The Art of Henry Leopold Richter
Catherine Moore Richter
HENRY LEOPOLD RICHTER
October 22, 1870 - March 11, 1960
Henry Leopold Richter was born in Plumenau, a province of Moravia in the Austrian Empire, October 22, 1870. In his early years he was given a violin and lessons, and enjoyed music throughout his life. Henry did well in school and was awarded a scholarship (in art and mathematics) but was not able to take advantage of it as the family moved away. During the family moves around the area, Henry had several apprentice jobs and becoming fluent in six languages. However, English was not one of these languages.
Around 1887 the family imigrated to the United States and settled in Chicago. The senior Mr. Richter passed away a couple of years later and Henry had to support the family. He went to night school to learn English and he became a US citizen in 1894. He took a series of labor type jobs, and in the process learned art to make paintings from photographs while working for a commercial art company.
Henry wanted to develop his art skills and around 1900 attended an Art Academy which became the Chicago Art Institute. He studied privately with E. A. Burbank, a well known artist who painted portraits of Native Americans. His painting went well, and in 1904 he opened a studio and exhibited his work widely. Due to the favorable reviews in the press, Henry was offered a teaching position in the Colorado State Normal School at Gunnison in 1911, which later became Western Colorado University. The Normal School was short of funds and staff, so Henry taught art, German, and the violin. He served as first violin in the WSC orchestra. Henry painted several large murals for his classroom, which are now restored and displayed in the Leslie Savage Library.
Henry took a leave of absence from WSC in 1913 for more study in Europe with Professor Knirr at his private art school in Munich. He cut his time short, returning to the United States in 1914, and the day he arrived in New York, war was declared. He returned to his Gunnison teaching position, and quickly had several exhibitions of the new works he had painted in Europe.
In 1915 he married Catherine Moore, who was from Grand Junction, Colorado. After they were married, they lived in the old La Veta Hotel in Gunnison. After a year of very little for Catherine to do, and Henry with little time to paint, she asked to take over his teaching responsibility, giving her husband the time to paint. He took extensive sketching trips around Gunnison area, and was known particularly for his paintings of snow scenes.

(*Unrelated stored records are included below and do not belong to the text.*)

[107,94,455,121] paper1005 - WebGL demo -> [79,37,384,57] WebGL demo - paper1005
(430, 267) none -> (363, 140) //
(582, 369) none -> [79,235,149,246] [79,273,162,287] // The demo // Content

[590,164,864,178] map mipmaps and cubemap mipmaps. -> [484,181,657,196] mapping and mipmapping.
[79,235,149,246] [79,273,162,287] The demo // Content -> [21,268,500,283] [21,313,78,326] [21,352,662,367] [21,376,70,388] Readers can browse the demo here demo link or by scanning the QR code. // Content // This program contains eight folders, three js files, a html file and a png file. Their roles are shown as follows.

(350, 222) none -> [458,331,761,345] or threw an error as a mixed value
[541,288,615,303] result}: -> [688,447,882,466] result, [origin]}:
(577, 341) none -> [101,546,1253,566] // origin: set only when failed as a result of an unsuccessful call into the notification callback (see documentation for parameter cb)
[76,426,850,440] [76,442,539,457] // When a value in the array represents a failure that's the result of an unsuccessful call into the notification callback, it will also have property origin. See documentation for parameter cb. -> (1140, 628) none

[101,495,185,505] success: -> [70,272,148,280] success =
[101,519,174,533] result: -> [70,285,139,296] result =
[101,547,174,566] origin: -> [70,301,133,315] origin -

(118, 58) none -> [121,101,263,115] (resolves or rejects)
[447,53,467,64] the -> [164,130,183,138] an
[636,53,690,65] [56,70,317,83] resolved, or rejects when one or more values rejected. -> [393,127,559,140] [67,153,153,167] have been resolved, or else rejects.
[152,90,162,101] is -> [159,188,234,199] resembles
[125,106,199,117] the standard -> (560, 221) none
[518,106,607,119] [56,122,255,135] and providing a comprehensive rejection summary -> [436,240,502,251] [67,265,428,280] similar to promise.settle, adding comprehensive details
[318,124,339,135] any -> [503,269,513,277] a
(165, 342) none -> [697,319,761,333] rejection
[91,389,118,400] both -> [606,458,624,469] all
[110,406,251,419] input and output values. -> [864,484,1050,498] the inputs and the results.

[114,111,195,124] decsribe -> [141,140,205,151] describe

In 1919 the Richters took teaching positions at Drake University in Des Moines, Iowa. Henry worked in the college of Fine Arts and Catherine taught in the College of Education. In 1920 the lure of the West called them and they moved to Long Beach, CA. Catherine had a teaching position at Polytechnic High School and Henry took a number of private pupils, painted, and taught art in night school at Poly High.
The family which now included Henry Jr. went to Europe in 1930 for a sketching trip which resulted in many fine paintings. It was cut short to avoid the growing Spanish revolution. The family was soon joined by daughter Elsa, and moved in 1939 to the country type-setting in Rolling Hills, in the southwest portion of the Los Angeles Basin. There Henry Sr. had a number of private pupils, painted, and exhibited extensively throughout Southern California, including Laguna Beach. He was well known for his desert scene paintings. Henry L. Richter, Sr., passed away in 1960, just short of 90 years of age.
Henry’s prolific career produced paintings of European scenes, Colorado mountain landscapes, California landscapes and desert scenes, and portraits in both oil and watercolor.